Wuthering Heights kicks Jane Eyre’s arse.

I enjoyed the new adaptation very much. It chopped the order of narration around differently to the book, and I did think for a while there that I had already missed a first episode. It was also exceptionally fast-paced, so if you made a cup of tea you could come back to find out that years had passed. Hard to fault it for that. They didn’t miss much out that was important (though I would have liked a touch more of the Catherine-Linton-Hareton triangle, Linton in particular was skimmed over rather lightly) and mostly cut out a lot of brooding and staring into the distance.

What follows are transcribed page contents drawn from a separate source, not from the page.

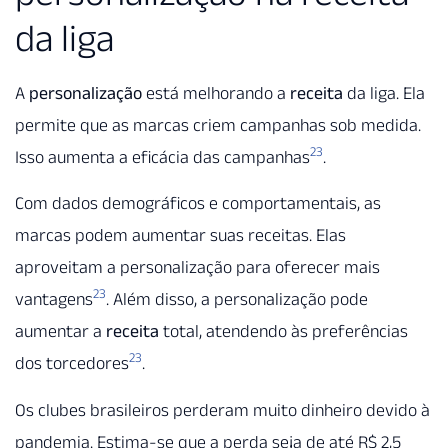
da liga
A
personalização
está melhorando a
receita
da liga. Ela
permite que as marcas criem campanhas sob medida.
23
Isso aumenta a eficácia das campanhas
.
Com dados demográficos e comportamentais, as
marcas podem aumentar suas receitas. Elas
aproveitam a personalização para oferecer mais
23
vantagens
. Além disso, a personalização pode
aumentar a
receita
total, atendendo às preferências
23
dos torcedores
.
Os clubes brasileiros perderam muito dinheiro devido à
pandemia. Estima-se que a perda seja de até R$ 2,5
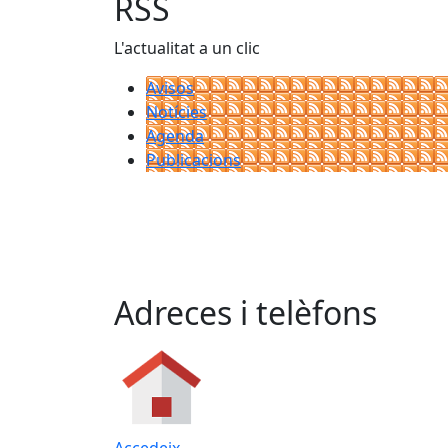
RSS
L'actualitat a un clic
Avisos
Notícies
Agenda
Publicacions
Adreces i telèfons
Accedeix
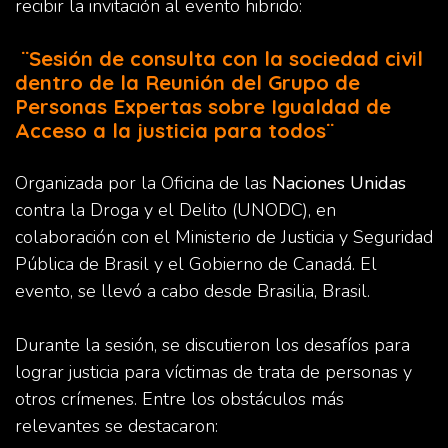
recibir la invitación al evento hibrido:
¨Sesión de consulta con la sociedad civil
dentro de la Reunión del Grupo de
Personas Expertas sobre Igualdad de
Acceso a la justicia para todos¨
Organizada por la Oficina de las
Naciones Unidas
contra la Droga y el Delito (UNODC), en
colaboración con el Ministerio de Justicia y Seguridad
Pública de Brasil y el Gobierno de Canadá. El
evento, se llevó a cabo desde Brasilia, Brasil.
Durante la sesión, se discutieron los desafíos para
lograr justicia para víctimas de trata de personas y
otros crímenes. Entre los obstáculos más
relevantes se destacaron:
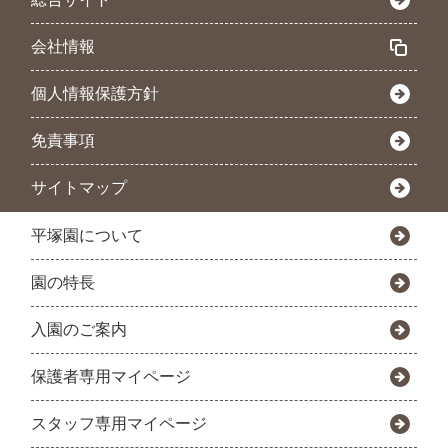
会社情報
個人情報保護方針
免責事項
サイトマップ
平塚園について
園の特長
入園のご案内
保護者専用マイページ
スタッフ専用マイページ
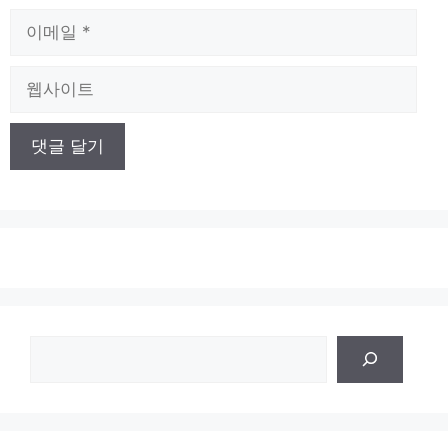
이
메
일
웹
사
이
트
검
색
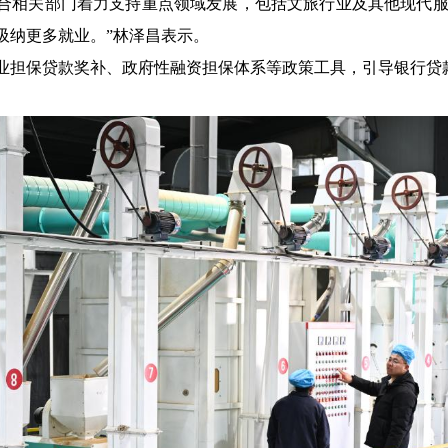
合相关部门着力支持重点领域发展，包括文旅行业及其他现代服
吸纳更多就业。”林泽昌表示。
业担保贷款奖补、政府性融资担保体系等政策工具，引导银行贷
。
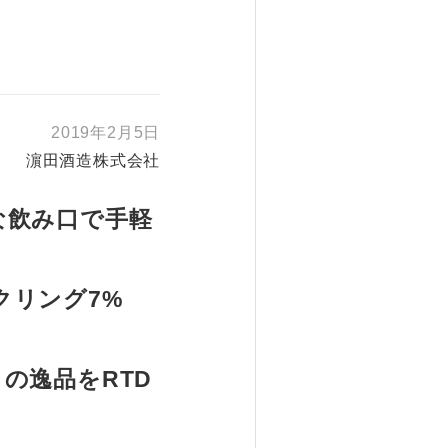
2019年2月5日
濵田酒造株式会社
な飲み口で手軽
クリング7%
の逸品をRTD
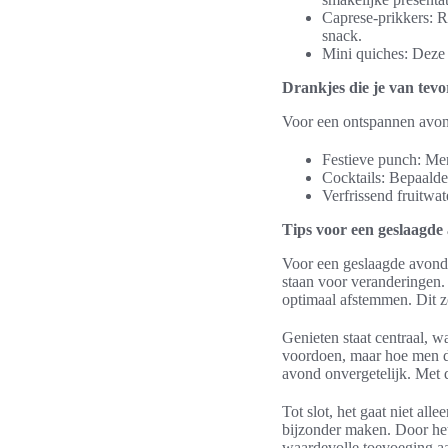
Caprese-prikkers: Ri
snack.
Mini quiches: Deze
Drankjes die je van tev
Voor een ontspannen avond
Festieve punch: Meng
Cocktails: Bepaalde
Verfrissend fruitwat
Tips voor een geslaagde
Voor een geslaagde avond i
staan voor veranderingen
optimaal afstemmen. Dit zo
Genieten staat centraal, w
voordoen, maar hoe men da
avond onvergetelijk. Met d
Tot slot, het gaat niet a
bijzonder maken. Door het
waardevolle toevoeging a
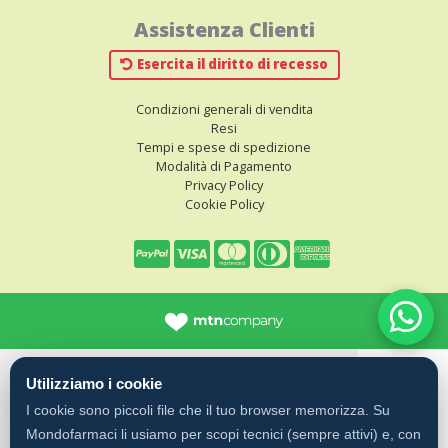
Assistenza Clienti
Esercita il diritto di recesso
Condizioni generali di vendita
Resi
Tempi e spese di spedizione
Modalità di Pagamento
Privacy Policy
Cookie Policy
Utilizziamo i cookie
I cookie sono piccoli file che il tuo browser memorizza. Su
Mondofarmaci li usiamo per scopi tecnici (sempre attivi) e, con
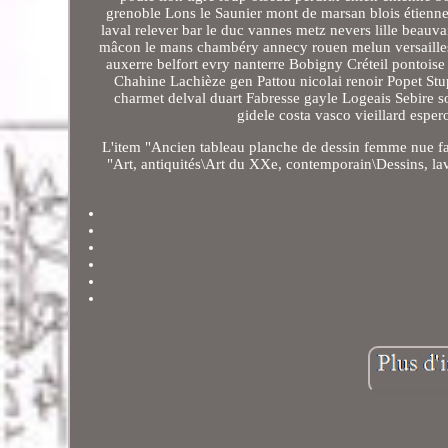
grenoble Lons le Saunier mont de marsan blois étien
laval relever bar le duc vannes metz nevers lille beauv
mâcon le mans chambéry annecy rouen melun versailles
auxerre belfort evry nanterre Bobigny Créteil pontois
Chahine Lachièze gen Pattou nicolai renoir Popet 
charmet delval duart Fabresse gayle Logeais Sebire 
gidele costa vasco vieillard esp
L'item "Ancien tableau planche de dessin femme nue fau
"Art, antiquités\Art du XXe, contemporain\Dessins, lavis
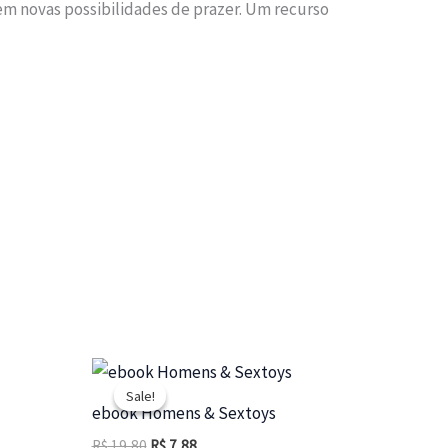
rem novas possibilidades de prazer. Um recurso
Sale!
Sale!
ebook Homens & Sextoys
O
O
R$
19,80
R$
7,88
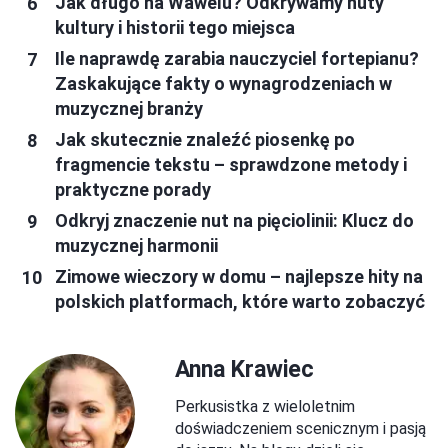
Jak długo na Wawelu? Odkrywamy nuty
kultury i historii tego miejsca
Ile naprawdę zarabia nauczyciel fortepianu?
Zaskakujące fakty o wynagrodzeniach w
muzycznej branży
Jak skutecznie znaleźć piosenkę po
fragmencie tekstu – sprawdzone metody i
praktyczne porady
Odkryj znaczenie nut na pięciolinii: Klucz do
muzycznej harmonii
Zimowe wieczory w domu – najlepsze hity na
polskich platformach, które warto zobaczyć
Anna Krawiec
Perkusistka z wieloletnim
doświadczeniem scenicznym i pasją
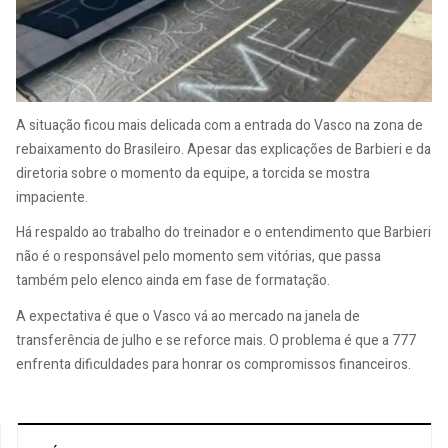
A situação ficou mais delicada com a entrada do Vasco na zona de
rebaixamento do Brasileiro. Apesar das explicações de Barbieri e da
diretoria sobre o momento da equipe, a torcida se mostra
impaciente.
Há respaldo ao trabalho do treinador e o entendimento que Barbieri
não é o responsável pelo momento sem vitórias, que passa
também pelo elenco ainda em fase de formatação.
A expectativa é que o Vasco vá ao mercado na janela de
transferência de julho e se reforce mais. O problema é que a 777
enfrenta dificuldades para honrar os compromissos financeiros.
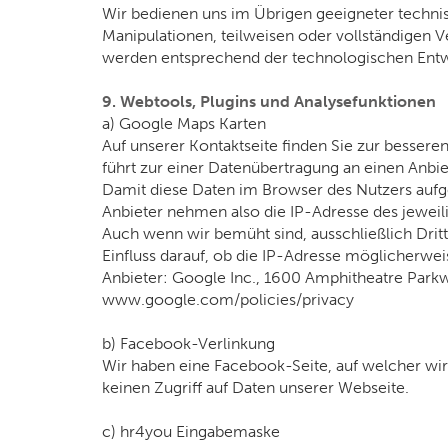
Wir bedienen uns im Übrigen geeigneter techni
Manipulationen, teilweisen oder vollständigen 
werden entsprechend der technologischen Entwi
9. Webtools, Plugins und Analysefunktionen
a) Google Maps Karten
Auf unserer Kontaktseite finden Sie zur bessere
führt zur einer Datenübertragung an einen Anbiet
Damit diese Daten im Browser des Nutzers aufge
Anbieter nehmen also die IP-Adresse des jeweil
Auch wenn wir bemüht sind, ausschließlich Dritt
Einfluss darauf, ob die IP-Adresse möglicherwe
Anbieter: Google Inc., 1600 Amphitheatre Parkw
www.google.com/policies/privacy
b) Facebook-Verlinkung
Wir haben eine Facebook-Seite, auf welcher wir
keinen Zugriff auf Daten unserer Webseite.
c) hr4you Eingabemaske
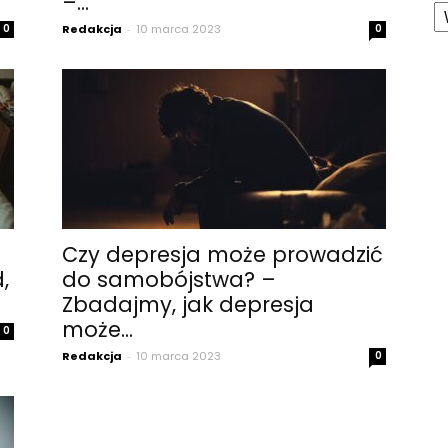
–...
K
0
Redakcja
-
10 marca 2023
0
Czy depresja może prowadzić
,
do samobójstwa? –
Zbadajmy, jak depresja
może...
0
Redakcja
-
10 marca 2023
0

And of course, it cut out poor old Lockwood. It did not surprise me in the least, given that Lockwood isn’t really a character at all, but a narrative device used to transition between flashbacks in the novel. I was surprised how much I missed him, though, wet slice of cabbage that he is. Lockwood is the intruder whose sole purpose is to wander into the immense fucked-up soap opera on the moors that is the Earnshaw-Linton-Heathcliff family, and observe it as an outsider. His gossipy interest in the dark and brooding people he meets, his vaguely stalkerish crush on Catherine the younger, and his attempts to insert himself into the narrative are all utterly fruitless. Thus, it was ridiculously easy to slice him out of the story altogether when transitioning to a televised version. But I still miss him.

The whole cast were excellent. I liked that there was no attempt (cough, Laurence Oliver, cough, Merle Oberon) to make Heathcliff and Cathy remotely likeable or romanticised. Their self-absorbed and destructive natures were beautifully evoked by Tom Hardy and Charlotte Riley, neither of whom are actors I have ever noticed in anything before. Hardy had something of a Jonathan Rhys Meyer pout about him – he should go far.

Andrew Lincoln, an old favourite of mine, makes poor dull old Edgar Linton a bit more interesting than usual. Sarah Lancashire manages to make Nelly the maid somewhat less than annoying, which is a very impressive feat. Young Catherine and Hareton were appropriately daft as brushes. I particularly enjoyed Kevin McNally as Mr Earnshaw, and Burn Gorman’s Hindley was electric in his degradation at Heathcliff’s hands.

Also, they all had Yorkshire accents, and the costumes were fantastic – Cathy’s progression from bedraggled wildcat to fine lady was especially well conveyed through her frocks.

Definitely a cut above the Laurence Olivier version, in any case, which is about nineteen different kinds of dreadful.